Current scenario in India
The official reserves account (ORA) records the total reserves held by the official monetary authorities (central banks) within the country. These reserves are normally composed of the major currencies used in international trade and financial transactions. The reserves consist of “hard” currencies (such as US dollar, British Pound, Euro, Yen), official gold reserve and IMF Special Drawing Rights (SDR). The reserves are held by central banks to cushion against instability in international markets. The level of reserves changes because of the central bank’s intervention in the foreign exchange markets. Countries that try to control the price of their currency (set the exchange rate) have large net changes in their Official Reserve Accounts. In general, a net decrease in the Official Reserve Account indicates that a country is buying its currency in exchange for foreign exchange reserves, to try to keep the value of the domestic currency high with respect to foreign currencies. Countries with net increases in the Official Reserve Account are usually attempting to keep the price of the domestic currency cheap relative to foreign currencies, by selling their currencies and buying the foreign exchange reserves. When a central bank sells its reserves (foreign currencies) for the domestic currency in the foreign exchange market, it is a credit item in the balance of payment accounts as it makes available foreign currencies. Similarly, when a central bank buys reserves (foreign currency), it is a debit item in the balance of payment accounts.

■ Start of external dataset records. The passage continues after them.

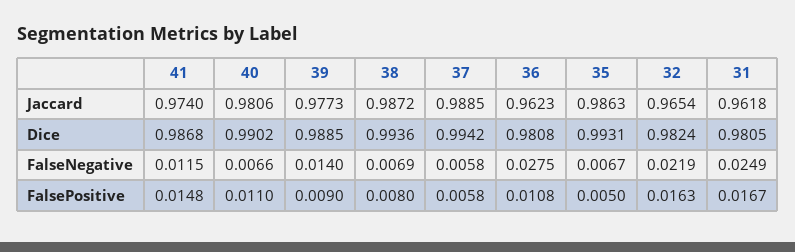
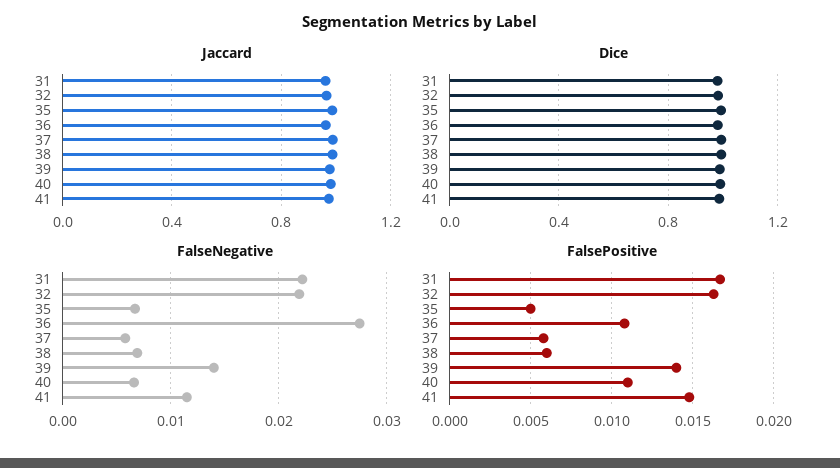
  {
    "Jaccard": {
      "41": 0.974,
      "40": 0.9806,
      "39": 0.9773,
      "38": 0.9872,
      "37": 0.9885,
      "36": 0.9623,
      "35": 0.9863,
      "32": 0.9654,
      "31": 0.9618
    },
    "Dice": {
      "41": 0.9868,
      "40": 0.9902,
      "39": 0.9885,
      "38": 0.9936,
      "37": 0.9942,
      "36": 0.9808,
      "35": 0.9931,
      "32": 0.9824,
      "31": 0.9805
    },
    "FalseNegative": {
      "41": 0.0115,
      "40": 0.0066,
      "39": 0.014,
      "38": 0.0069,
      "37": 0.0058,
      "36": 0.0275,
      "35": 0.0067,
      "32": 0.0219,
-     "31": 0.0249
+     "31": 0.022
    },
    "FalsePositive": {
      "41": 0.0148,
      "40": 0.011,
-     "39": 0.009,
+     "39": 0.014,
-     "38": 0.008,
+     "38": 0.006,
      "37": 0.0058,
      "36": 0.0108,
      "35": 0.005,
      "32": 0.0163,
      "31": 0.0167
    }
  }

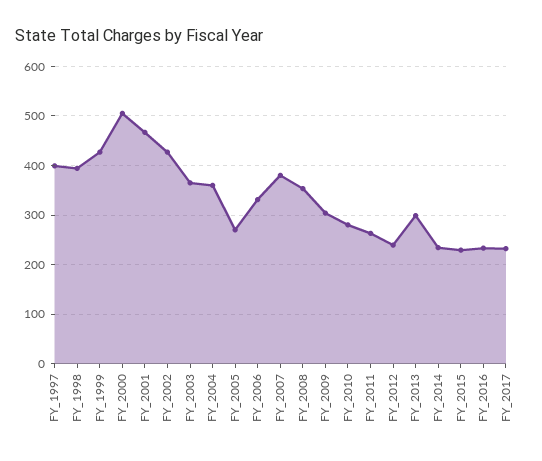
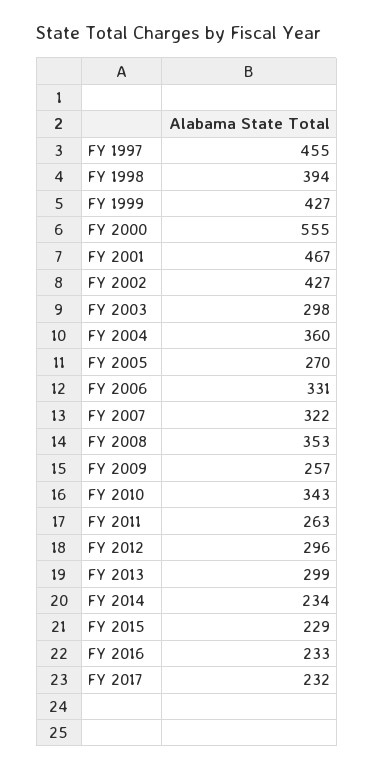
  {
-   "FY_1997": 400,
+   "FY_1997": 455,
    "FY_1998": 394,
    "FY_1999": 427,
-   "FY_2000": 500,
+   "FY_2000": 555,
    "FY_2001": 467,
    "FY_2002": 427,
-   "FY_2003": 360,
+   "FY_2003": 298,
    "FY_2004": 360,
    "FY_2005": 270,
    "FY_2006": 331,
-   "FY_2007": 380,
+   "FY_2007": 322,
    "FY_2008": 353,
-   "FY_2009": 300,
+   "FY_2009": 257,
-   "FY_2010": 280,
+   "FY_2010": 343,
    "FY_2011": 263,
-   "FY_2012": 240,
+   "FY_2012": 296,
    "FY_2013": 299,
    "FY_2014": 234,
    "FY_2015": 229,
    "FY_2016": 233,
    "FY_2017": 232
  }

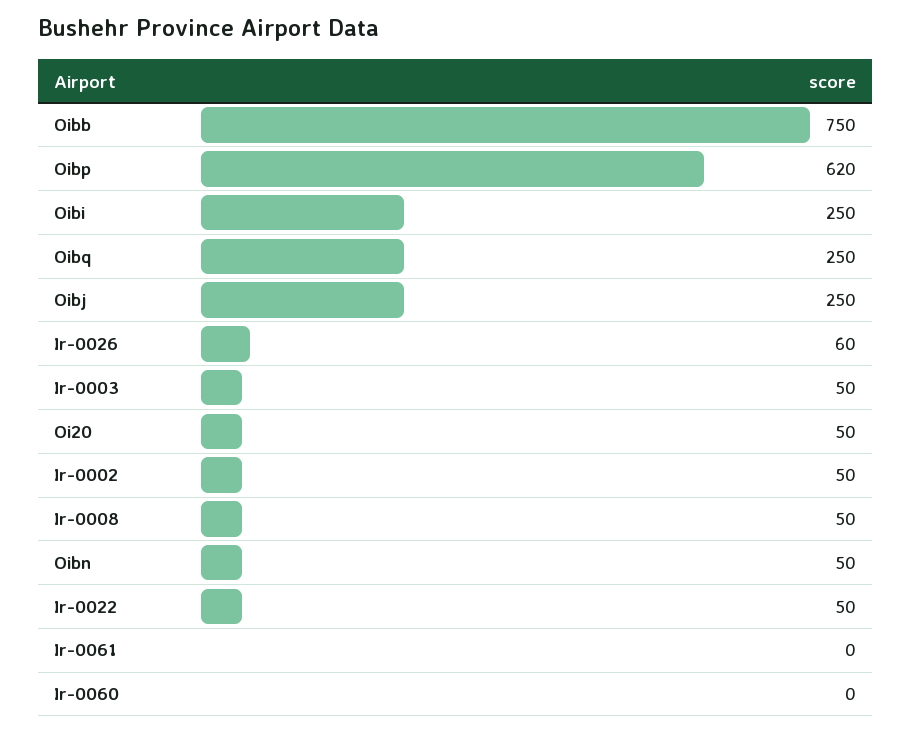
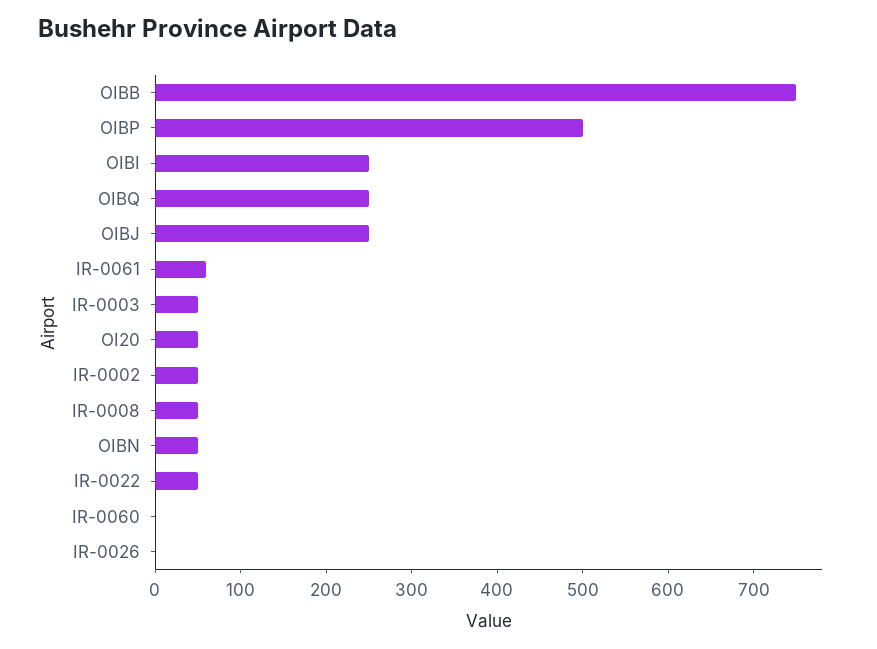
  {
    "Oibb": 750,
-   "Oibp": 620,
+   "Oibp": 500,
    "Oibi": 250,
    "Oibq": 250,
    "Oibj": 250,
-   "Ir-0026": 60,
+   "Ir-0026": 0,
    "Ir-0003": 50,
    "Oi20": 50,
    "Ir-0002": 50,
    "Ir-0008": 50,
    "Oibn": 50,
    "Ir-0022": 50,
-   "Ir-0061": 0,
+   "Ir-0061": 60,
    "Ir-0060": 0
  }

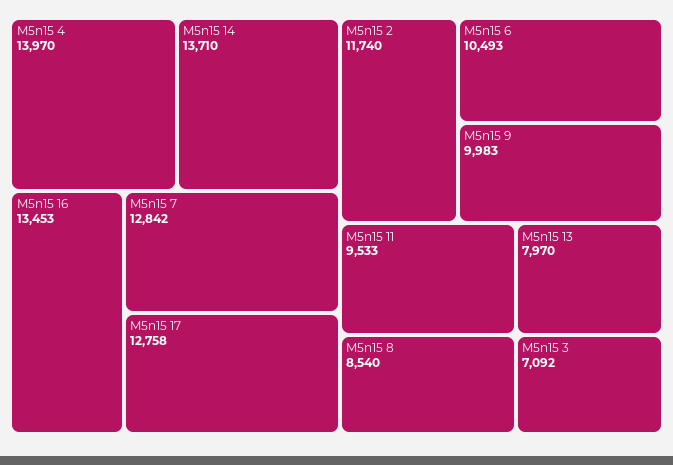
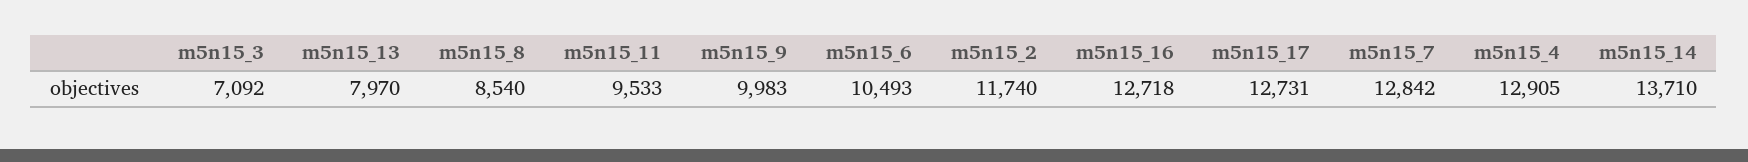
  {
-   "M5n15 4": 13970,
+   "M5n15 4": 12905,
    "M5n15 14": 13710,
-   "M5n15 16": 13453,
+   "M5n15 16": 12718,
    "M5n15 7": 12842,
-   "M5n15 17": 12758,
+   "M5n15 17": 12731,
    "M5n15 2": 11740,
    "M5n15 6": 10493,
    "M5n15 9": 9983,
    "M5n15 11": 9533,
    "M5n15 8": 8540,
    "M5n15 13": 7970,
    "M5n15 3": 7092
  }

The Balance of Payments identity states that: Current Account + Capital Account = Change in Official Reserve Account. If a country runs a current account deficit and it does not run down its official reserve to cover this deficit (there is no change in official reserve), then the current account deficit must be balanced by a capital account surplus. Typically, in countries with floating exchange rate system, the change in official reserves in a given year is small relative to the Current Account and the Capital Account. Therefore, it can be approximated by zero. Thus, such a country can only consume more than it produces (or imports are greater than exports; a current account deficit) only if it has a capital account surplus (foreign residents are willing to invest in the country). Even in a fixed exchange rate system, the size of the official reserve account is small compared to the transactions in the current and capital account. Thus the residents of a country cannot have a current account deficit (imports exceeding exports) unless the foreigners are willing to invest in that country (capital account surplus).